When I first learned about the Taylor Series, I found it daunting to memorize the long formula. If you struggled with it too, here's a trick to help you quickly grasp the concept.

The essence of the Taylor series is that it approximates any function with a polynomial function around a given point by using the derivatives' information at that point. Intuitively, one function p(x) approximates another function f(x) around a point a, if their values are equal at that point: p(a)=f(a). But that's not enough, the slope around that point should be the same. This means the first derivative of f(x) and p(x) should be equal at point a.

Moreover, the rate of the change of slope of the curve should be the same for a better fit, which means the second derivative of f(x) and p(x) should match at point a. For even greater accuracy, we match higher-order derivatives. This pattern continues for the third, fourth, and nth derivatives. Therefore p(x) = f(a) + f'(a)(x-a) + f''(a)(x-a)²/2! + ... + f⁽ⁿ⁾(a)(x-a)ⁿ/n!, where n goes to infinite. p(x) is an approximate function of f(x) around the point a. Taylor series can be used to calculate the value of an entire function at every point if the value of the function and all of its derivatives are known at a single point.

A Taylor series is called Maclaurin series when approving the function around the point 0. It's fun to do Maclaurin series for functions like 1/1-x, ln(1-x), and e^x. It’s important to note that p(x) approximates f(x) only around point a, not for all points. The radius of convergence of the Taylor series defines the maximum distance between point a and the point where the output of the polynomial converges to the function f(x). This radius determines the region where the polynomial approximation is valid and accurately represents the original function. The function is said to be analytic in this region.

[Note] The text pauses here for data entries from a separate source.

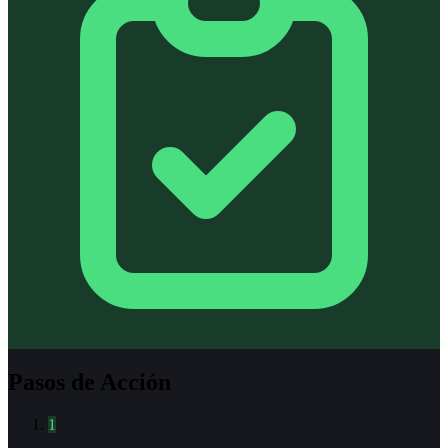
Pasos de Acción
1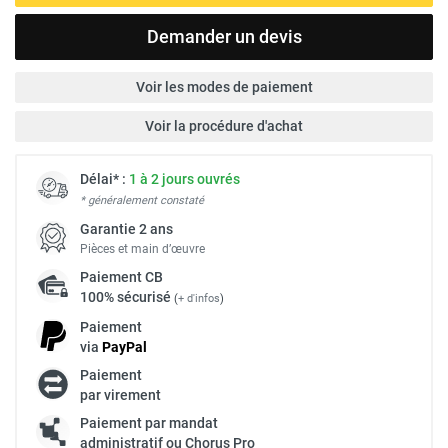
Demander un devis
Voir les modes de paiement
Voir la procédure d'achat
Délai* :
1 à 2 jours ouvrés
* généralement constaté
Garantie 2 ans
Pièces et main d’œuvre
Paiement
CB
100% sécurisé
(
+ d'infos
)
Paiement
via
Pay
Pal
Paiement
par virement
Paiement par mandat
administratif ou Chorus Pro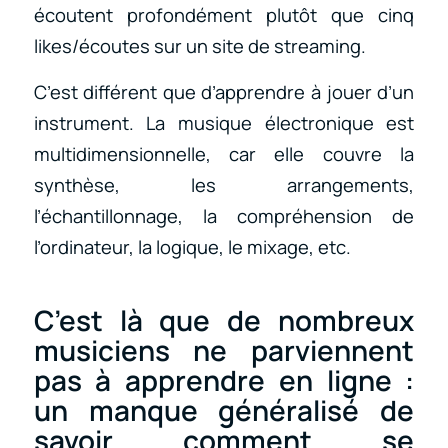
écoutent profondément plutôt que cinq
likes/écoutes sur un site de streaming.
C’est différent que d’apprendre à jouer d’un
instrument. La musique électronique est
multidimensionnelle, car elle couvre la
synthèse, les arrangements,
l’échantillonnage, la compréhension de
l’ordinateur, la logique, le mixage, etc.
C’est là que de nombreux
musiciens ne parviennent
pas à apprendre en ligne :
un manque généralisé de
savoir comment se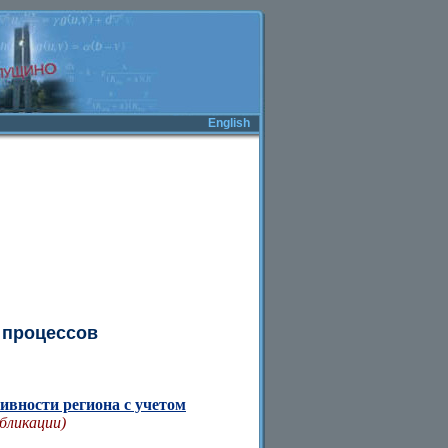
English
 процессов
ивности региона с учетом
убликации)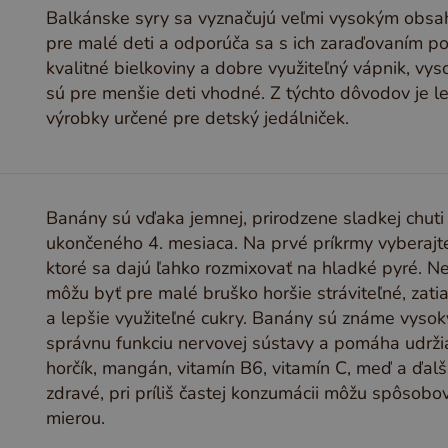
Balkánske syry sa vyznačujú veľmi vysokým obsaho
pre malé deti a odporúča sa s ich zaraďovaním poč
kvalitné bielkoviny a dobre využiteľný vápnik, vy
sú pre menšie deti vhodné. Z týchto dôvodov je l
výrobky určené pre detský jedálniček.
Banány sú vďaka jemnej, prirodzene sladkej chuti
ukončeného 4. mesiaca. Na prvé príkrmy vyberajt
ktoré sa dajú ľahko rozmixovať na hladké pyré. N
môžu byť pre malé bruško horšie stráviteľné, zati
a lepšie využiteľné cukry. Banány sú známe vyso
správnu funkciu nervovej sústavy a pomáha udržia
horčík, mangán, vitamín B6, vitamín C, meď a ďalši
zdravé, pri príliš častej konzumácii môžu spôsobo
mierou.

Functions exhibit varying behaviors regarding the convergence of their Taylor series. Some functions have Taylor series that converge for all real numbers, while others converge only within a limited radius. For instance, the Taylor series of exponential functions e^x, trigonometric functions sin(x), cos(x), and all polynomial functions converge for every real number. These functions are examples where the radius of convergence is infinite. In contrast, other functions may have Taylor series with a finite, sometimes quite small, radius of convergence, such as square root, logarithm, tangent, and arctan.

One application of the Taylor Series is the Delta Method, which derives the asymptotic distribution of a random variable. The method is applicable when the random variable is a differentiable function of another random variable which is asymptotically Gaussian. The term "asymptotically Gaussian" refers to the property that the random variable approaches the normal distribution as the sample size increases, such as the sample mean.

The intuition behind the delta method is that any differentiable g function, in a "small enough" range of the function, can be approximated by the first-order Taylor series. The "small enough" range means the higher-order terms of the Taylor series become negligible at the point of expansion. The "small enough" range can be achieved by approximating the function near the mean, as the Central Limt Theorem (CLT) shows that the variance of the sample mean decreases as the sample size increases. Therefore g(Xn) = g(mu) + g'(mu)(Xn-mu), where Xn is an asymptotically Gaussian random variable, such as sample mean, and mu is the expectation/mean of Xn.

Therefore, in practice, the Delta method is more effective for large samples, as the approximation becomes more robust and the influence of higher-order terms diminishes.